### Exercise materials
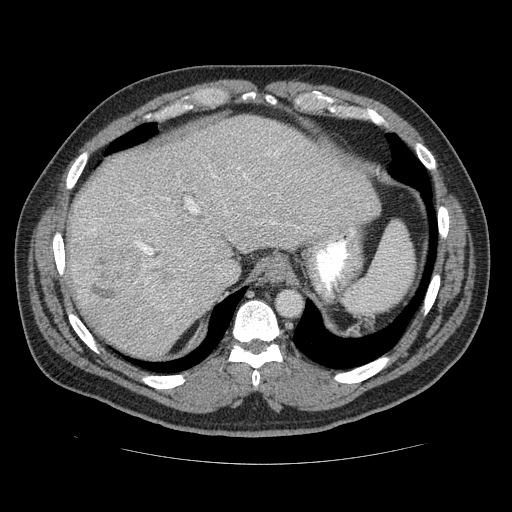
Contrast-enhanced abdominal CT (liver protocol), one axial slice; position 97 of 113 along the scan axis; reconstruction kernel STANDARD; soft-tissue window (W 400 / L 40 HU); 512 × 512 image matrix, field of view 400 × 400 mm. Case-level facts recorded for this patient, not image findings: diagnosis: hepatocellular carcinoma (patient treated with transarterial chemoembolisation; whether this scan precedes or follows treatment is not stated here); TNM stage (as recorded): Stage-II; Child-Pugh class: B; tumour differentiation: moderately differentiated; tumour nodularity: multinodular.
Outlined on this slice (semi-automatically segmented with operator editing):
- abdominal aorta: bounding box <278,291,301,315> (left, top, right, bottom; pixels)
- liver parenchyma outside the tumour (the mass and vessels are separate outlines, so this box may not span the whole liver): <62,117,382,354>
- mass: <74,211,179,309>
- portal vein: <141,185,263,302>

### Try it
Omitting all pictures, restate exactly the lines of the material from its start through the line that contains "- abdominal aorta: bounding".

### Written reply
Contrast-enhanced abdominal CT (liver protocol), one axial slice; position 97 of 113 along the scan axis; reconstruction kernel STANDARD; soft-tissue window (W 400 / L 40 HU); 512 × 512 image matrix, field of view 400 × 400 mm. Case-level facts recorded for this patient, not image findings: diagnosis: hepatocellular carcinoma (patient treated with transarterial chemoembolisation; whether this scan precedes or follows treatment is not stated here); TNM stage (as recorded): Stage-II; Child-Pugh class: B; tumour differentiation: moderately differentiated; tumour nodularity: multinodular.
Outlined on this slice (semi-automatically segmented with operator editing):
- abdominal aorta: bounding box <278,291,301,315> (left, top, right, bottom; pixels)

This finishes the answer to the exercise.